**ASSIGNED TASK**
How many separate lines of the data contain "shift"? Give the count and nothing else.

Stored data entries:
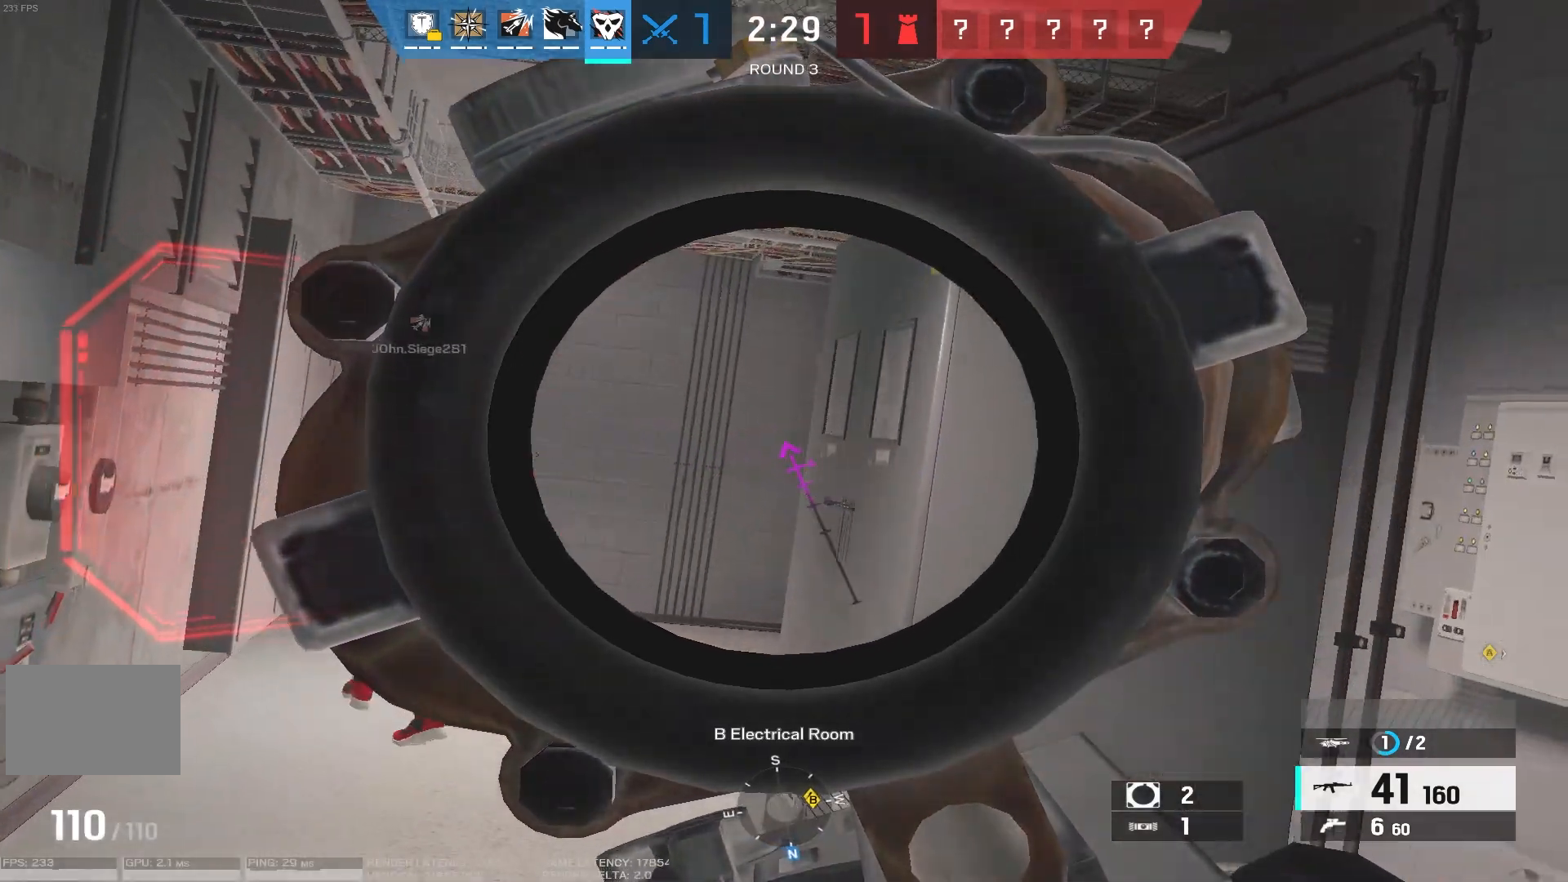
{"keys": [], "mouse": ["right"], "events": [[483, "a", "up"], [483, "w", "up"]]}
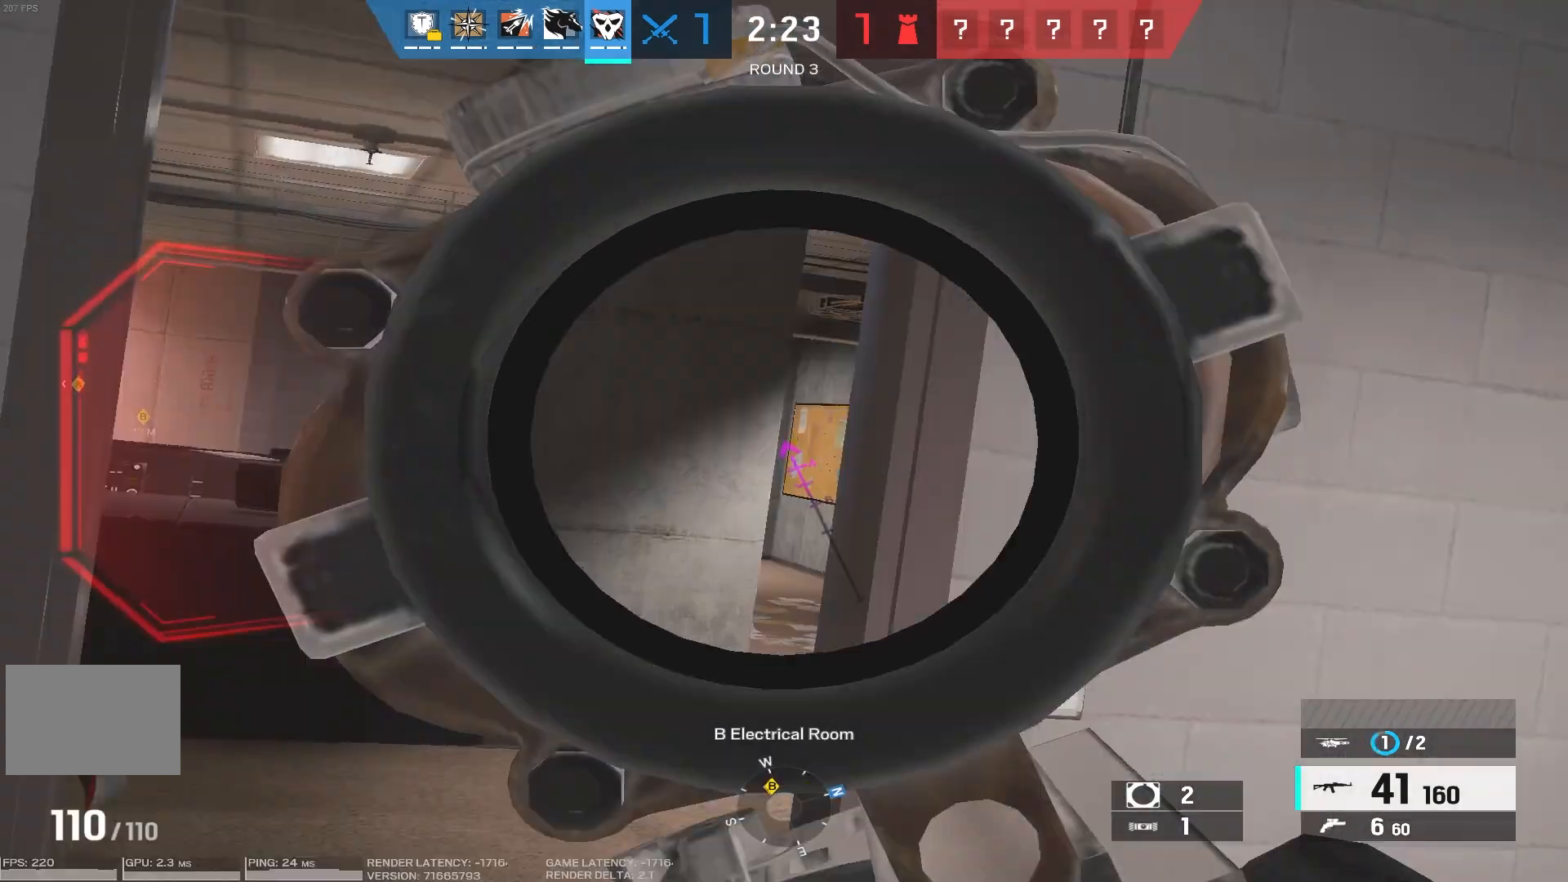
{"keys": ["a", "w"], "mouse": [], "events": [[133, "a", "down"], [183, "mouse_right", "up"], [216, "w", "down"]]}
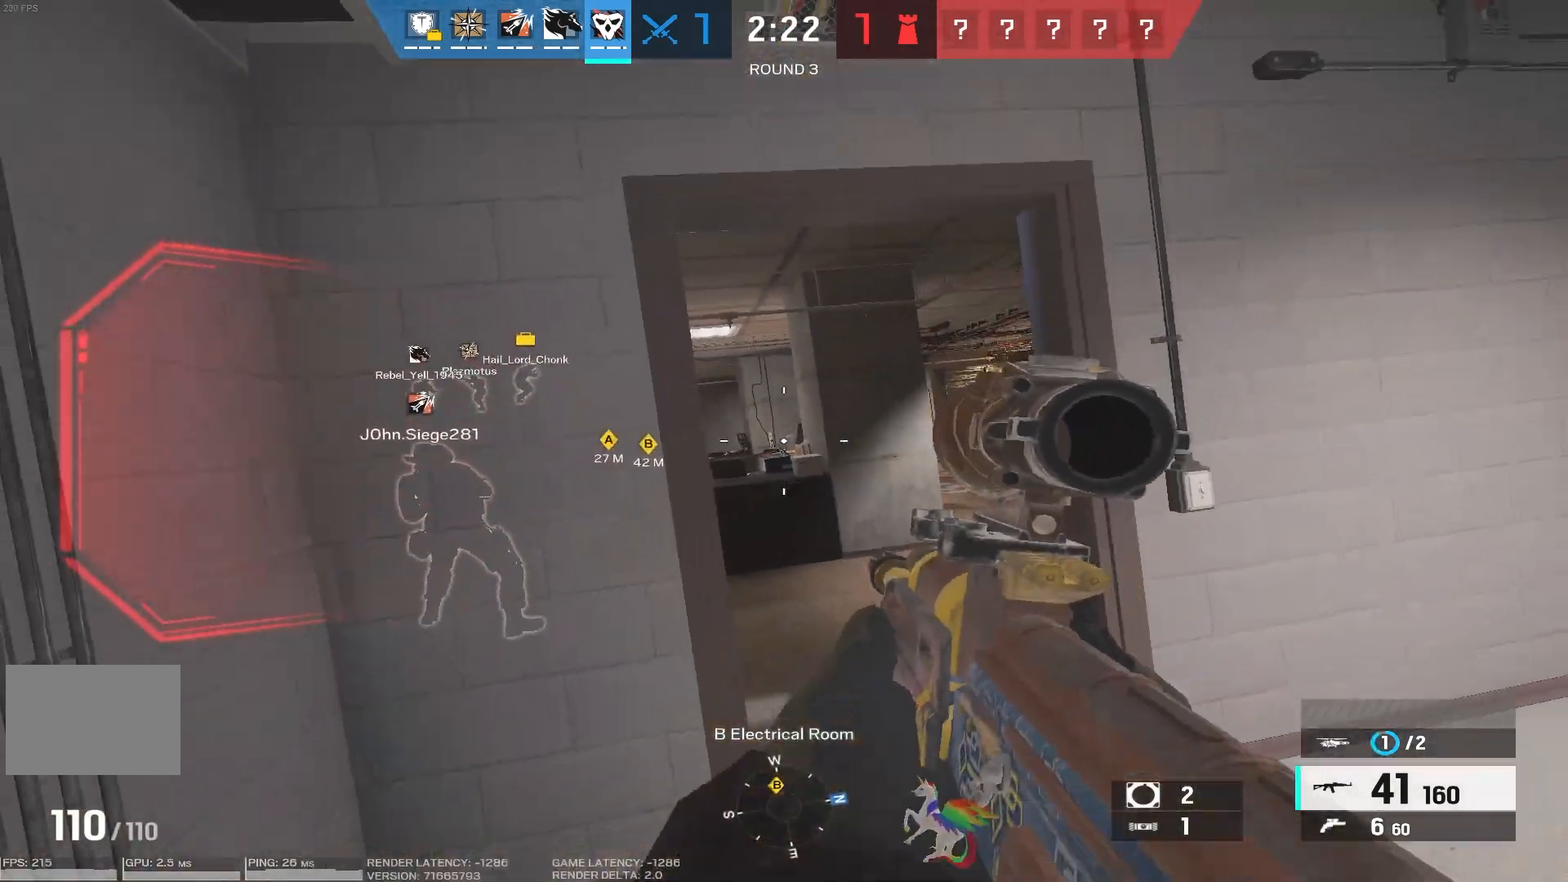
{"keys": ["d", "shift", "w"], "mouse": [], "events": [[16, "a", "up"], [66, "d", "down"], [483, "shift", "down"]]}
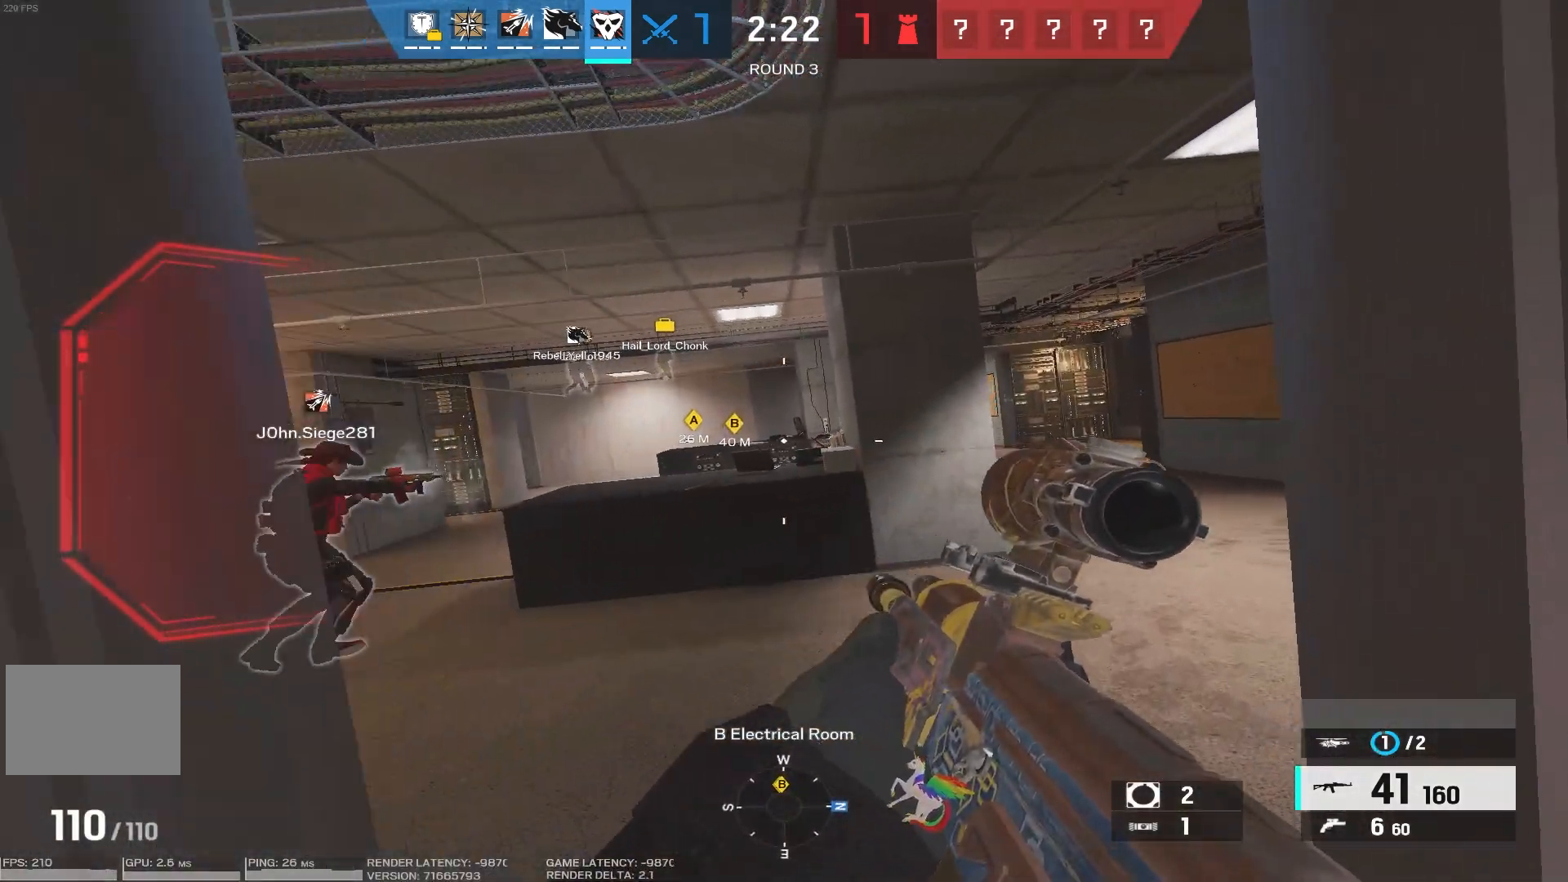
{"keys": ["d", "w"], "mouse": ["right"], "events": [[250, "mouse_right", "down"], [366, "shift", "up"]]}
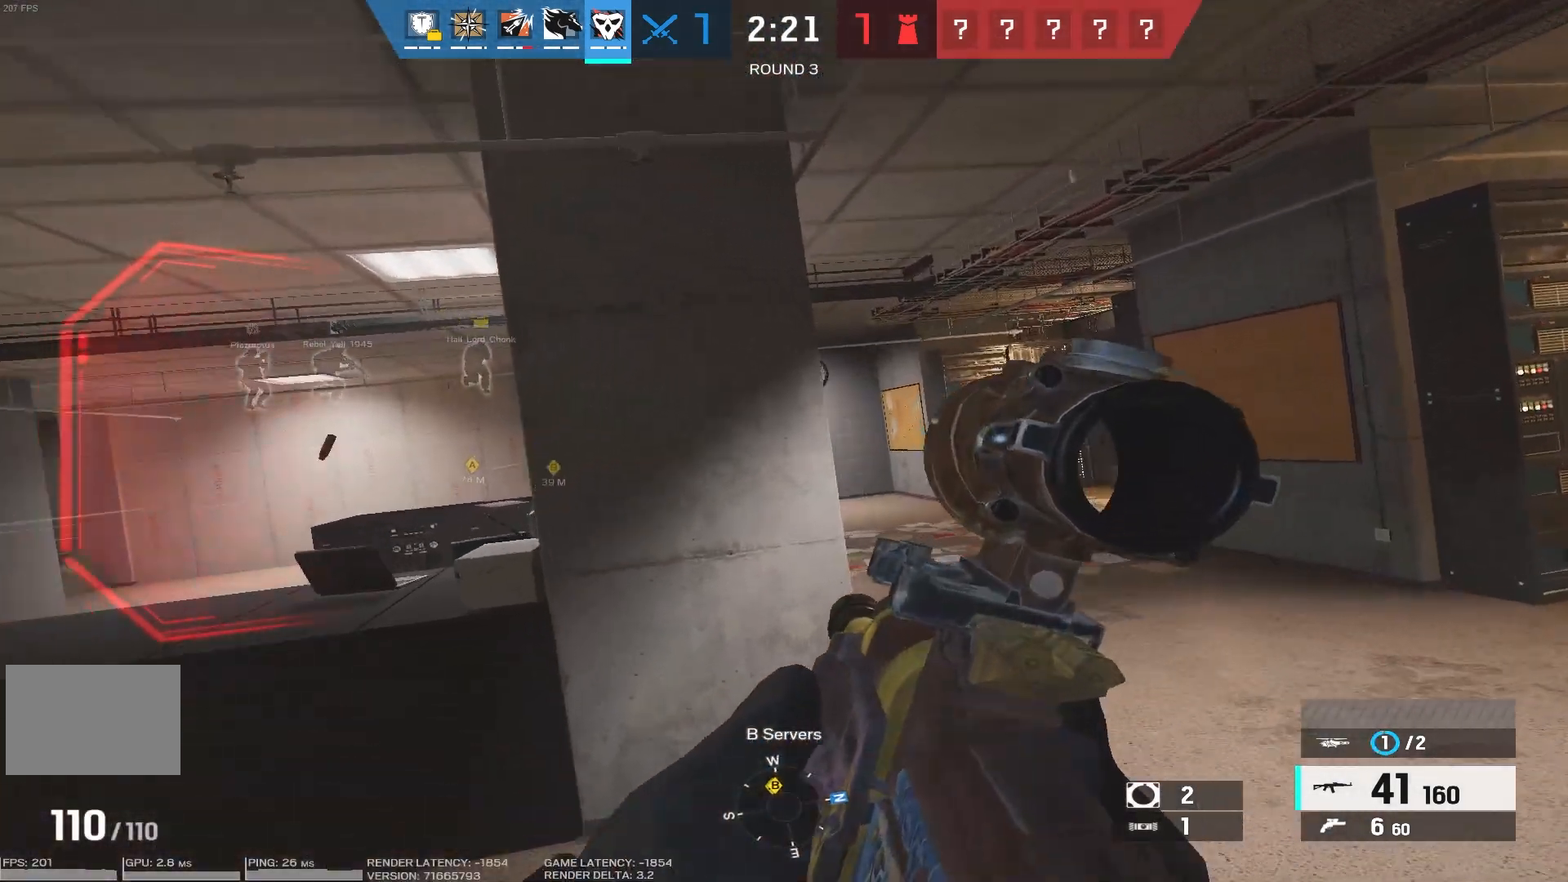
{"keys": ["d", "w"], "mouse": ["right"], "events": []}
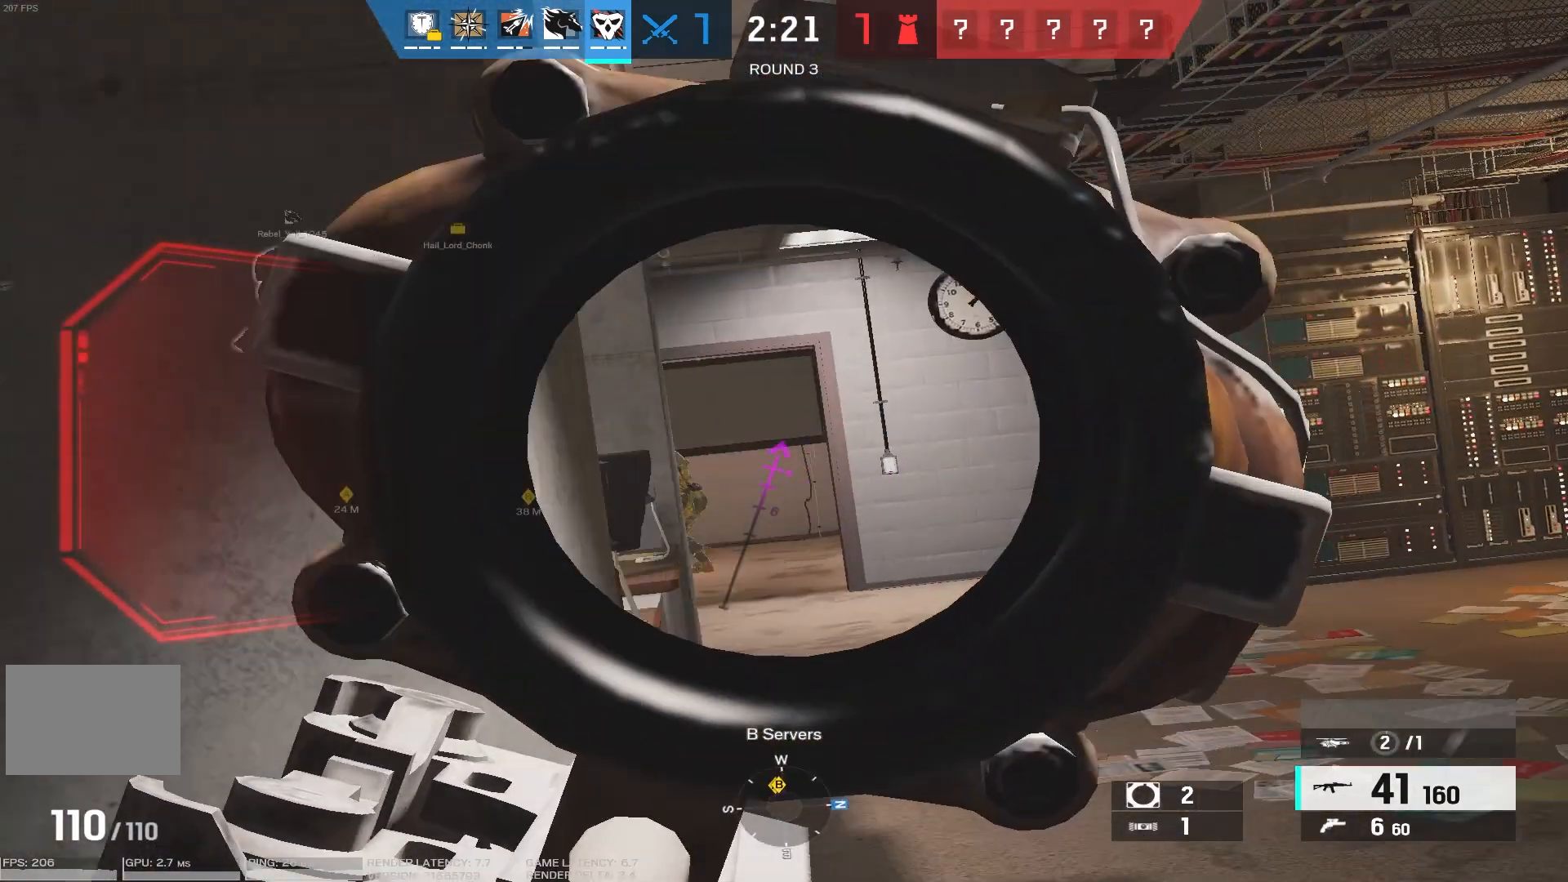
{"keys": ["d"], "mouse": ["right"], "events": [[300, "w", "up"]]}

**TASK OUTPUT**
2